Vous faites une critique tous azimuts.
D’une part la critique de l’image, de sa fabrication, de sa construction.
D’autre part une critique de la Fondation Abbé Pierre, et à travers elle une critique de la société, de l’appel à l’aide humanitaire, du voyeurisme et du sentiment de culpabilité qu’il engendre.
Je souhaite m’en tenir à la seule critique de l’image qui pose à mes yeux le problème suivant :
A-t-on ou non le droit de mettre en scène la misère ? Peut-on dépenser du temps et de l’argent pour recréer de toutes pièces une misère, existant bien trop fréquemment au naturel, mais moins "esthétique", moins bien cadrée, moins lisible.
Poser la question c’est presque déjà y répondre.
Pour moi un artiste (ici le photographe qui compose le tableau, cadre, éclaire) a ce droit d’interprétation.
Je trouve cette ’’image’’ forte, bien construite, dérangeante (c’est un des buts recherchés)
Le seul espace vital de cette famille non encombré d’objets est occupé par le message.

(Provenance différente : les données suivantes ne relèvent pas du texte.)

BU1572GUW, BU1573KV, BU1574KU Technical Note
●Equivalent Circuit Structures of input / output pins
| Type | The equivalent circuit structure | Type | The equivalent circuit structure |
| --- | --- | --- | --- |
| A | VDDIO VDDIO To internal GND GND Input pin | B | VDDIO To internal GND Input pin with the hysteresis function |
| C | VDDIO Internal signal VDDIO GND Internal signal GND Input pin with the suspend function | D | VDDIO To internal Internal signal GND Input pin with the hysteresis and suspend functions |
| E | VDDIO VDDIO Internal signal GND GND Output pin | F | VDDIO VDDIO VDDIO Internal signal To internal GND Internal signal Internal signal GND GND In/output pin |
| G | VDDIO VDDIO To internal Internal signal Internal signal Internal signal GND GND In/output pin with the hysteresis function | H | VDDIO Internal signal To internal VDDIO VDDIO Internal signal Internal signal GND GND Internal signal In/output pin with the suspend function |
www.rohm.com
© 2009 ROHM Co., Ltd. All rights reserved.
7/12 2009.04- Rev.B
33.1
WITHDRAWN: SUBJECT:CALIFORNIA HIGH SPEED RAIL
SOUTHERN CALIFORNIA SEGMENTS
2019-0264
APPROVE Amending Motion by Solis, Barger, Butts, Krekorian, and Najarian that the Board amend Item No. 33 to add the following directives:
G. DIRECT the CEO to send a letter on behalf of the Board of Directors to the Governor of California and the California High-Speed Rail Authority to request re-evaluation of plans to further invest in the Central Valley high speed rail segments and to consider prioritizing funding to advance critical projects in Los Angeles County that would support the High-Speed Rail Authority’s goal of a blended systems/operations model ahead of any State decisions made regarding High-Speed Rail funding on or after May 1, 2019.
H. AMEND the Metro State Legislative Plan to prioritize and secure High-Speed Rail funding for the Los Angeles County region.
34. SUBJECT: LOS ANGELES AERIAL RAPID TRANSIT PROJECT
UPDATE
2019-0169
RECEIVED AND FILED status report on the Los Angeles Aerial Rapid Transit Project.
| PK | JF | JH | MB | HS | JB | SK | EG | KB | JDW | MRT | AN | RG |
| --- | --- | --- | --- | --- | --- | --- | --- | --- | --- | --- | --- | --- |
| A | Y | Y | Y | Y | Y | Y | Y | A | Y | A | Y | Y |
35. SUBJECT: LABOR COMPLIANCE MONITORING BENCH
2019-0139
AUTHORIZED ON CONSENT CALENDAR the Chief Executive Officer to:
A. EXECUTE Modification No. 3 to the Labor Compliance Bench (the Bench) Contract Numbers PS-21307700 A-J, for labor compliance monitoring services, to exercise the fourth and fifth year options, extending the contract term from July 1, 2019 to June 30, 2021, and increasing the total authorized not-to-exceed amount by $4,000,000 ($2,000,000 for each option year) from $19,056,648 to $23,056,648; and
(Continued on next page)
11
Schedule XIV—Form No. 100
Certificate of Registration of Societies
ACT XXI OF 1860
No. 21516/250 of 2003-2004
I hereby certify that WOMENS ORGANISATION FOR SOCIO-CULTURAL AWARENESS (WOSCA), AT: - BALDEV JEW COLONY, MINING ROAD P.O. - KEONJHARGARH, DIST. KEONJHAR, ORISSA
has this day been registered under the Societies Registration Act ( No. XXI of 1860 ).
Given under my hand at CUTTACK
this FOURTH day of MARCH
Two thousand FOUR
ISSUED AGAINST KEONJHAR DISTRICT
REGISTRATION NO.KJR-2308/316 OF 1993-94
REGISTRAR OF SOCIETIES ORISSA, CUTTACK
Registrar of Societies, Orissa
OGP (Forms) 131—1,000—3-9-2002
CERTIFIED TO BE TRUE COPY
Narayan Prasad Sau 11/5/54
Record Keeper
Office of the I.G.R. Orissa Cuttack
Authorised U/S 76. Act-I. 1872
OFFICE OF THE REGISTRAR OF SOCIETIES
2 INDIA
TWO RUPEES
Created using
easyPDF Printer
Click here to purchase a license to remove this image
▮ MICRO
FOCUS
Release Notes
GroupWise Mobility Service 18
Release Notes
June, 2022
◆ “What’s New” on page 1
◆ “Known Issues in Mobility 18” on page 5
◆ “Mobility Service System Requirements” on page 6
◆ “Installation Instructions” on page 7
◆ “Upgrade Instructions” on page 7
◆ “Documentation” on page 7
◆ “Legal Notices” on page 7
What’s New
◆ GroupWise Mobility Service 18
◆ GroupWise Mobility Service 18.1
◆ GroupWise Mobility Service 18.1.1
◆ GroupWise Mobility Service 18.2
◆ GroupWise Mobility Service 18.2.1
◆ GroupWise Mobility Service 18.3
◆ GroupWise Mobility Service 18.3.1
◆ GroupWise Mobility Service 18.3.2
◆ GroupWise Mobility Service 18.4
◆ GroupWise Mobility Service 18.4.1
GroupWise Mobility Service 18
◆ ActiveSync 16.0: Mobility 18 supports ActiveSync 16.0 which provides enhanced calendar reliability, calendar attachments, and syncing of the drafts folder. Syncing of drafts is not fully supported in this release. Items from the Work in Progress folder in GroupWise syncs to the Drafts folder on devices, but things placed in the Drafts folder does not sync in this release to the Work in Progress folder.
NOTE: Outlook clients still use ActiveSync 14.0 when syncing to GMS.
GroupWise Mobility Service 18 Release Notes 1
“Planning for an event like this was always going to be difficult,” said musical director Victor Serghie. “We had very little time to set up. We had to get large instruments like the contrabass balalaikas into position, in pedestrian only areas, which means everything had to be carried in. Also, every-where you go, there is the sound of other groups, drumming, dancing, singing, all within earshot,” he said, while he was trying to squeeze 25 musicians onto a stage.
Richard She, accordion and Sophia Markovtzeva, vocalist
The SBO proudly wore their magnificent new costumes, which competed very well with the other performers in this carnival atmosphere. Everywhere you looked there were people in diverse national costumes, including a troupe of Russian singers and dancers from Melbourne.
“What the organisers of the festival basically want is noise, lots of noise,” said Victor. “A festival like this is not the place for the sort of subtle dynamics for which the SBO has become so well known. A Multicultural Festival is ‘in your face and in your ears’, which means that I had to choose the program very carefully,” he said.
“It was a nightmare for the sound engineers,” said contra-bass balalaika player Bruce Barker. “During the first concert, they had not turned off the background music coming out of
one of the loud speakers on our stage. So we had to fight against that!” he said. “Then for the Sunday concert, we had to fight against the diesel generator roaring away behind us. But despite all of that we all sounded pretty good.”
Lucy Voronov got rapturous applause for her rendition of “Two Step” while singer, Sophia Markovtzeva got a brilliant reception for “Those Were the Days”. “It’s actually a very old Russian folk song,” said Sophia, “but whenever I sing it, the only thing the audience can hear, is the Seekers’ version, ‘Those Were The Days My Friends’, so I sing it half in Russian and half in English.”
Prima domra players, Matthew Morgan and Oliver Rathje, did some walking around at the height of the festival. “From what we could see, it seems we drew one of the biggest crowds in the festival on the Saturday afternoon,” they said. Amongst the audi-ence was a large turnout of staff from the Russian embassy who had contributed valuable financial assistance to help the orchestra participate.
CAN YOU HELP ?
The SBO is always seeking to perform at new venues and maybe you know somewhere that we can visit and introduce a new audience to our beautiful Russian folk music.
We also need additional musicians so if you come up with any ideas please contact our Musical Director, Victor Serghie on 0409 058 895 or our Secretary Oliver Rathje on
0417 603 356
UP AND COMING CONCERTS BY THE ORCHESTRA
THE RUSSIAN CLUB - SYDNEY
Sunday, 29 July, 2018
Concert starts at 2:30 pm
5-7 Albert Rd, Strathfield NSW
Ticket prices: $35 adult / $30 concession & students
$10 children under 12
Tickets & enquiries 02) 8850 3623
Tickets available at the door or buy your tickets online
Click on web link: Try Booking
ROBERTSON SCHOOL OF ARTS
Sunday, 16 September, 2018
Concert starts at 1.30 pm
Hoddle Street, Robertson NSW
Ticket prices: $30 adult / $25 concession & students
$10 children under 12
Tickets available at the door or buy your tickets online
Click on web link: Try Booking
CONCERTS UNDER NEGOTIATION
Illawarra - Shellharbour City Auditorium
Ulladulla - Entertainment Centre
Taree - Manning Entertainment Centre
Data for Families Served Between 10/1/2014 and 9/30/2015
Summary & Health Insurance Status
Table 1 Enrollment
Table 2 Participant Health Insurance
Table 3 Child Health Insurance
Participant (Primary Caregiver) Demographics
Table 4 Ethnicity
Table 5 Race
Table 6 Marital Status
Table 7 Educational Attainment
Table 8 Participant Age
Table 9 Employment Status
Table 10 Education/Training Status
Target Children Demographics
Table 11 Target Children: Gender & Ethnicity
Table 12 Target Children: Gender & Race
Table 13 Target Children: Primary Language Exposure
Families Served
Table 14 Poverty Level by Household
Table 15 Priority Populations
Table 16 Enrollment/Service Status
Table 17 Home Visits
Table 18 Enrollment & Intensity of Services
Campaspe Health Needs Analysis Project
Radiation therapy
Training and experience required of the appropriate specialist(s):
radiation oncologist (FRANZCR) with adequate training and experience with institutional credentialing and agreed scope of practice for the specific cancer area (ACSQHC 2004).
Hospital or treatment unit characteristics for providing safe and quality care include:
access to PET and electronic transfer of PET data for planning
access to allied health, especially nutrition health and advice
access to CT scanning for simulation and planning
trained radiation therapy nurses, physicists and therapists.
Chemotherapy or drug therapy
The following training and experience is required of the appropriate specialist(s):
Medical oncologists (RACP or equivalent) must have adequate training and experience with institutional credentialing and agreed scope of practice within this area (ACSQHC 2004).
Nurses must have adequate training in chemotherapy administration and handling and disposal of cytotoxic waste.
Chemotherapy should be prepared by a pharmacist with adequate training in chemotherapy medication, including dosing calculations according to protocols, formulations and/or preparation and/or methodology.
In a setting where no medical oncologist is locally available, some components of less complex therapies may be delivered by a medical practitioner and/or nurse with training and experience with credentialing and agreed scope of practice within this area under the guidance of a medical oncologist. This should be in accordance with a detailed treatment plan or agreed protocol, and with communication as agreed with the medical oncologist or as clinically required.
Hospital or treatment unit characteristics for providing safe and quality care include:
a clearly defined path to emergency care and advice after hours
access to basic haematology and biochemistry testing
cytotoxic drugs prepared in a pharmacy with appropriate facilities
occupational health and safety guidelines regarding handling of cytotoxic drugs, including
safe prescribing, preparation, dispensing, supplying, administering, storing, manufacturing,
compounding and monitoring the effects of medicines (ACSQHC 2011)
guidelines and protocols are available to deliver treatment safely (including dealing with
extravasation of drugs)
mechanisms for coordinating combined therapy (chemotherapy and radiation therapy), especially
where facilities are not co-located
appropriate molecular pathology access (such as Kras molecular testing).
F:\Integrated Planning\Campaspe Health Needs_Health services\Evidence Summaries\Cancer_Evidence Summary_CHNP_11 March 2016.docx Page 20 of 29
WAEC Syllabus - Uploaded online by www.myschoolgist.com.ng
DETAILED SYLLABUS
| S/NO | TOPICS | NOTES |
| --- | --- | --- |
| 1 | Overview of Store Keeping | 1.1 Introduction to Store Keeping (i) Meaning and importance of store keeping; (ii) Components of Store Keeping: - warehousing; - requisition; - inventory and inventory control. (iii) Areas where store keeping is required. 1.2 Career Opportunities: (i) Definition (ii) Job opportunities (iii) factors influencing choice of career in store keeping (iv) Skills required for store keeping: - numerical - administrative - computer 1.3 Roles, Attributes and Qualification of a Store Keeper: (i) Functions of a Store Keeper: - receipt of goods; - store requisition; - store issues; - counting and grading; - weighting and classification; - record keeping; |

L’angle de prise de vue et sa perspective obligent le spectateur à y prêter une grande attention pour pouvoir la lire et la décrypter.
Le spectateur se trouve en position dominante, il écrase presque du regard cette scène.
Cette photo ne verse d’ailleurs pas dans un misérabilisme exacerbé mais semble être un simple constat, froid et lucide. assez détaché. A chaque spectateur d’en tirer sa conclusion.
C’est une ’’belle illustration’’ du message à faire passer, et c’est peut-être ce qui est le plus dérangeant.